Fenl Quick Start
A quick walk-through of the main concepts behind Fenl.
Let's walk through an example of using Fenl to build features for a simple fraud detection model.
Data Model
Features will be built from two event tables; a Purchase
table and a FraudReport
table. The goal will be to build a model predicting if a given purchase will result in a fraud report within the next 30 days.
A Purchase
event occurs when a transaction is recorded.

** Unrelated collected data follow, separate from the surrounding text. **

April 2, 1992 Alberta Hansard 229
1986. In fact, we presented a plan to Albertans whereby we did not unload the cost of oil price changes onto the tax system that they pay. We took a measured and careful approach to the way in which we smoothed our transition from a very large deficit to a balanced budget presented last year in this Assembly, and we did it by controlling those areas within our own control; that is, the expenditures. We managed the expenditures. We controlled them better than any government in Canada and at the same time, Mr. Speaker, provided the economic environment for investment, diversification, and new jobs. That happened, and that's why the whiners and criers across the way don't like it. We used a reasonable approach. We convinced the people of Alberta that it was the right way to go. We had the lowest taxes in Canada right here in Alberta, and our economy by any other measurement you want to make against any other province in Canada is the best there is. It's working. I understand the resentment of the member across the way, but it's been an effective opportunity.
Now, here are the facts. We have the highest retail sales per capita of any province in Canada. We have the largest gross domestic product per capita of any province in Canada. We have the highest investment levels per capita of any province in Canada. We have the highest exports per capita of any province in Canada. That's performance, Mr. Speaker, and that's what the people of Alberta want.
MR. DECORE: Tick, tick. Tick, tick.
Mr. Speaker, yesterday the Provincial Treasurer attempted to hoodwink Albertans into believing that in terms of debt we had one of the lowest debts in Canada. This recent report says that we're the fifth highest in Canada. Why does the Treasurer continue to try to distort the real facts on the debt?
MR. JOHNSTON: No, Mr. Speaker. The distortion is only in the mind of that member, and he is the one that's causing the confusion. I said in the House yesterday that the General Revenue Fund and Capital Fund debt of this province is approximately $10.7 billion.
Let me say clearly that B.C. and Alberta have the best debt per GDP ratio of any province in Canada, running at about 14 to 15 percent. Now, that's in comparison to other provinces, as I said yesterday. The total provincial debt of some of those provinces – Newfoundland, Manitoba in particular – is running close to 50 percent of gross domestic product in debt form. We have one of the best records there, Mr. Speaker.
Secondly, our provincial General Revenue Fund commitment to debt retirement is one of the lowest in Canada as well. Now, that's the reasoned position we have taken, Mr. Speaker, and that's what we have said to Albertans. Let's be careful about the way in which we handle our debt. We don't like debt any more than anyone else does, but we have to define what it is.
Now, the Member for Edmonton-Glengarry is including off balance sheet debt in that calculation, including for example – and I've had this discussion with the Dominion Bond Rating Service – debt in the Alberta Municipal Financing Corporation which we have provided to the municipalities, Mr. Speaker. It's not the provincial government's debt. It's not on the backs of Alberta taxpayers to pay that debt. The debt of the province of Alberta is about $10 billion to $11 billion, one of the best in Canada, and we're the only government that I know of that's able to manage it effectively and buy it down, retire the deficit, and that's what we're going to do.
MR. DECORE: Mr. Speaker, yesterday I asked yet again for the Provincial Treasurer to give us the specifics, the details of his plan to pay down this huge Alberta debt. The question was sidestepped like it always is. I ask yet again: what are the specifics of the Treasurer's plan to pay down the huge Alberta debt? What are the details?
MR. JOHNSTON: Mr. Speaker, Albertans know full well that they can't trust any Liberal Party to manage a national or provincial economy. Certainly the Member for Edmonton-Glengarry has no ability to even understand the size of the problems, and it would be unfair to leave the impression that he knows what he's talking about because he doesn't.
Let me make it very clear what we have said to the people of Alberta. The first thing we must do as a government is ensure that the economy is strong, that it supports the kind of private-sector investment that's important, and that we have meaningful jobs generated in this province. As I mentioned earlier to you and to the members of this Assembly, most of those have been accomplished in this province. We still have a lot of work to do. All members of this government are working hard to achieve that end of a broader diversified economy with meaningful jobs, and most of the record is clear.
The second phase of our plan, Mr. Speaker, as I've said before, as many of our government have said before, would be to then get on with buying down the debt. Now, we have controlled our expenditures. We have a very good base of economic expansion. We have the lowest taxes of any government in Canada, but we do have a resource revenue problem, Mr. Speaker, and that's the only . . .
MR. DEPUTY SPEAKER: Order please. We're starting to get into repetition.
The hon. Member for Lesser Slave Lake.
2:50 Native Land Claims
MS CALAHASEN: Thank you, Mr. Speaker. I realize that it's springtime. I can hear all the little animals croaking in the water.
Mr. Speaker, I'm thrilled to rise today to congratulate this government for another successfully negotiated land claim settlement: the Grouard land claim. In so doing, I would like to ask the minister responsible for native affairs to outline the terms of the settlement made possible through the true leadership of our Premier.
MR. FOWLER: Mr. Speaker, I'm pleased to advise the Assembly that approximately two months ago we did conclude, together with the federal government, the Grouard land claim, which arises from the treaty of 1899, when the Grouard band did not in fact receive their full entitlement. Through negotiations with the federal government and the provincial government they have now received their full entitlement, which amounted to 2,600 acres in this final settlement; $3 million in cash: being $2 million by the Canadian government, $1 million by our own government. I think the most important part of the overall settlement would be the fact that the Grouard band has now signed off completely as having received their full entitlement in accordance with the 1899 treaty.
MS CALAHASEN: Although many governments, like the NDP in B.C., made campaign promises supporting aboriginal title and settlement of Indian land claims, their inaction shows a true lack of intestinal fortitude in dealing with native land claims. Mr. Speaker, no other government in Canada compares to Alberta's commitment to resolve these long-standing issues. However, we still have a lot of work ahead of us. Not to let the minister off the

It describes the items that were purchased, the vendor selling the items, the customer buying the items and the total value of the transaction.
# Purchases
{ time: timestamp_ns, id: string, vendor_id: string, customer_id: string, total: i64 }
entity(id) | time | vendor_id | customer_id | total |
---|---|---|---|---|
cb_001 | 100 | chum_bucket | karen | 9 |
cb_002 | 101 | chum_bucket | karen | 2 |
cb_003 | 102 | chum_bucket | karen | 4 |
cb_004 | 103 | chum_bucket | patrick | 5000 |
cb_005 | 103 | chum_bucket | karen | 3 |
cb_006 | 104 | chum_bucket | karen | 5 |
kk_001 | 100 | krusty_krab | patrick | 3 |
kk_002 | 101 | krusty_krab | patrick | 5 |
kk_003 | 102 | krusty_krab | patrick | 12 |
kk_004 | 104 | krusty_krab | patrick | 9 |
A FraudReport
event occurs when a transaction is reported as fraudulent. It identifies the purchase that was reported as fraudulent.
# FraudReports
{ time: timestamp_ns, purchase_id: string }
entity (purchase_id) | time |
---|---|
cb_004 | 120 |
The values produced by a Fenl expression are associated with an entity key. Entity keys describe something each value is associated with. For example, a purchase could be related to a specific user, and a fraud report could be related to a specific vendor. The Purchase
table's entity key is the id
field, while the FraudReport
table's entity key is the purchase_id
field. Any entity key will do - these specific keys are chosen because they're convenient for this exercise.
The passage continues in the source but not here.